The key point for me here is the tension between constant transition and the need to hold any research object still to undertake meaningful analysis. The labels attached to particular disciplines, be that systems biology, synthetic biology, or biodesign are but one example of these perpetual transitions. Seen cynically, as a number of workshop participants noted, affiliations with one label or another can come down to strategic decision-making about how best to secure the next round of funding. This may be the case for prospective PIs during grant writing processes but, for the postdocs in my cases at least, there was something more fundamental about why they took on certain identities or threw their hat in with certain groups.
For this small but important group of frogs across my research sites, disciplinary labelling did not seem to feature in their self-conceptualisations; they often articulated multiple belongings – as, say, both computer science programmers and ‘green fingered’ wet lab biologists – but these identities were intertwined with individual autobiographical narratives that reflected the multiple, and sometimes contradictory trajectories that bring people in to careers. In the same way I am holding the snow in a fixed-state in my picture however, informants in my cases also had to hold their own lives still to recount and explain how they seemed to have found belonging across the multiple worlds of ‘wet’ and ‘dry’ lab science.
This brings us back to an important theme coming out of the conference for me, tensions between stability and dissolution. What can be seen, for example, when this shrinking pile of snow catches the eye of a passer-by? Is it a tangible sign that winter is now giving way to spring? Or will a Viennese local be transported back those few short days to a city blanketed in glistening white? As for me, an outsider in several ways the left-over snow was anachronistic, out of time and place, entirely dissonant from the previous hour’s experience, taking in Vienna’s stunning architecture under crystal blue skies. In short, the snow pile represents a multitude of possible pasts, always to some degree unknown because what people see and feel when standing on this corner, looking at this pile of soot and ice depends largely on their connection to this place at this particular time.
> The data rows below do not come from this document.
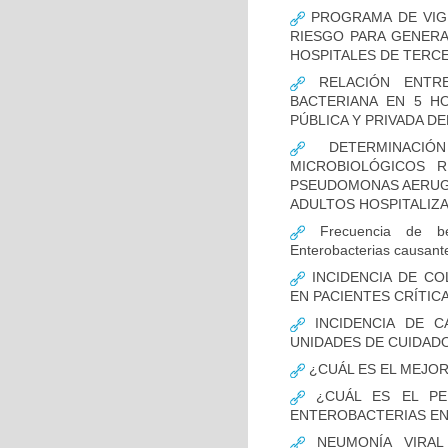
PROGRAMA DE VIGI
RIESGO PARA GENERA
HOSPITALES DE TERCE
RELACIÓN ENTRE
BACTERIANA EN 5 H
PÚBLICA Y PRIVADA DEL
DETERMINACIÓN
MICROBIOLÓGICOS 
PSEUDOMONAS AERUGI
ADULTOS HOSPITALIZA
Frecuencia de bet
Enterobacterias causant
INCIDENCIA DE CO
EN PACIENTES CRÍTI
INCIDENCIA DE C
UNIDADES DE CUIDAD
¿CUÁL ES EL MEJO
¿CUÁL ES EL PER
ENTEROBACTERIAS EN
NEUMONÍA VIRAL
From unknowable pasts to seemingly predictable futures then. Do we ‘know’ that the ice will soon turn to water, solid to liquid, evaporating in to the atmosphere and finally leaving no trace of the rapid changes in season that have been and gone? Perhaps, but the traces of those changes will be left behind in each individual’s experience, some fleeting – like my own – others inherently stickier as those experiences are reflected back by others also sharing that time and place. This, it seems, is the power of community, to act as a repository of collective experience making, firmly connected to a shared space (physical or virtual), and often anchored to a particular period of time. Now that I have described them to you, will the amphibious researcher become all the more visible? Or will certain sets of skills always be appreciated at their parts rather than their whole?